# DESCRIPTION OF THE TASK:
Render every line of the material below as a Markdown table with the columns "Number" and "Text", giving each line its row number and omitting blank lines. Leave the pictures out of the table.

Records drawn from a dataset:
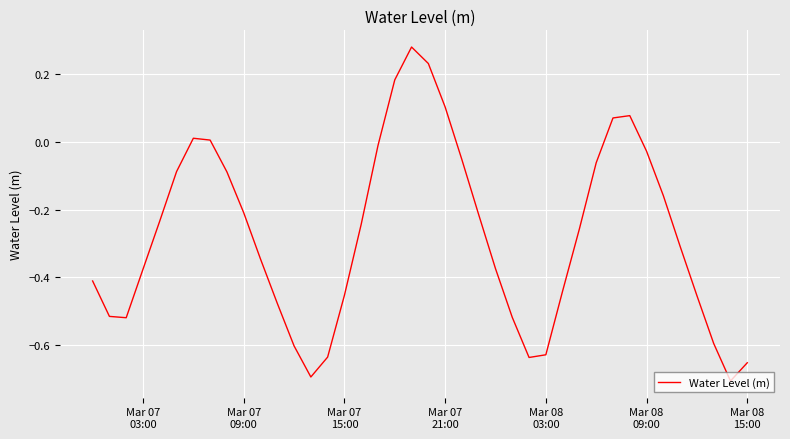

What is the difference between the maximum and minimum values?

1.0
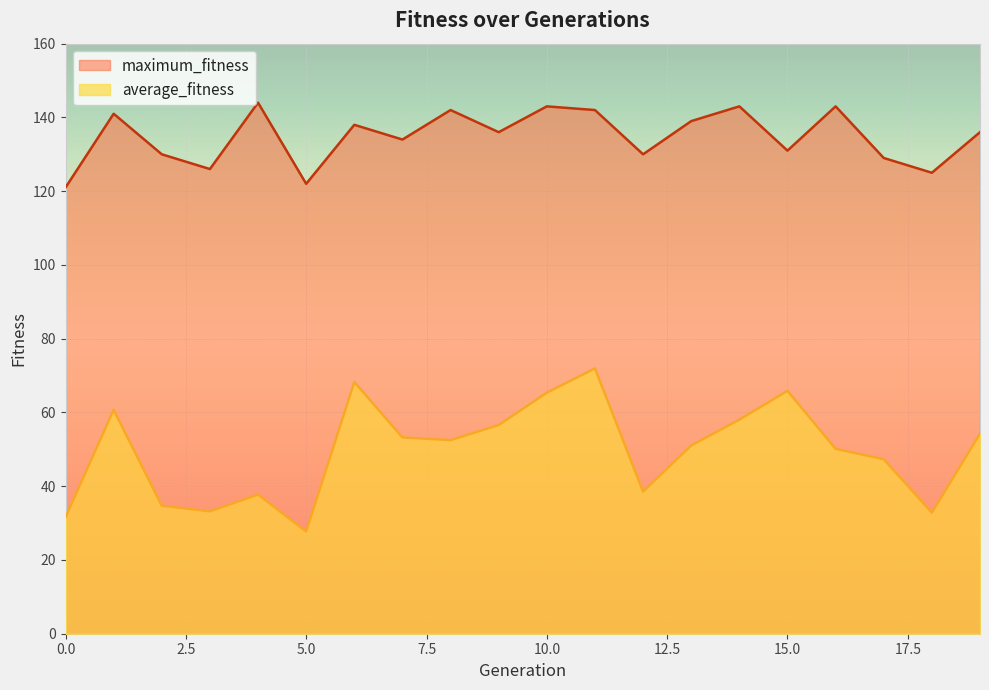

Reading right to left, extract all data points from this chart.

average_fitness: 54.3	32.8	47.3	50.1	65.9	58.0	51.0	38.5	72.0	65.4	56.6	52.5	53.2	68.3	27.7	37.7	33.2	34.7	60.7	31.6
maximum_fitness: 136.0	125.0	129.0	143.0	131.0	143.0	139.0	130.0	142.0	143.0	136.0	142.0	134.0	138.0	122.0	144.0	126.0	130.0	141.0	121.0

# RESPONSE TO THIS TASK:
| Number | Text |
|---|---|
| 1 | What is the difference between the maximum and minimum values? |
| 2 | 1.0 |
| 3 | Reading right to left, extract all data points from this chart. |
| 4 | average_fitness: 54.3	32.8	47.3	50.1	65.9	58.0	51.0	38.5	72.0	65.4	56.6	52.5	53.2	68.3	27.7	37.7	33.2	34.7	60.7	31.6 |
| 5 | maximum_fitness: 136.0	125.0	129.0	143.0	131.0	143.0	139.0	130.0	142.0	143.0	136.0	142.0	134.0	138.0	122.0	144.0	126.0	130.0	141.0	121.0 |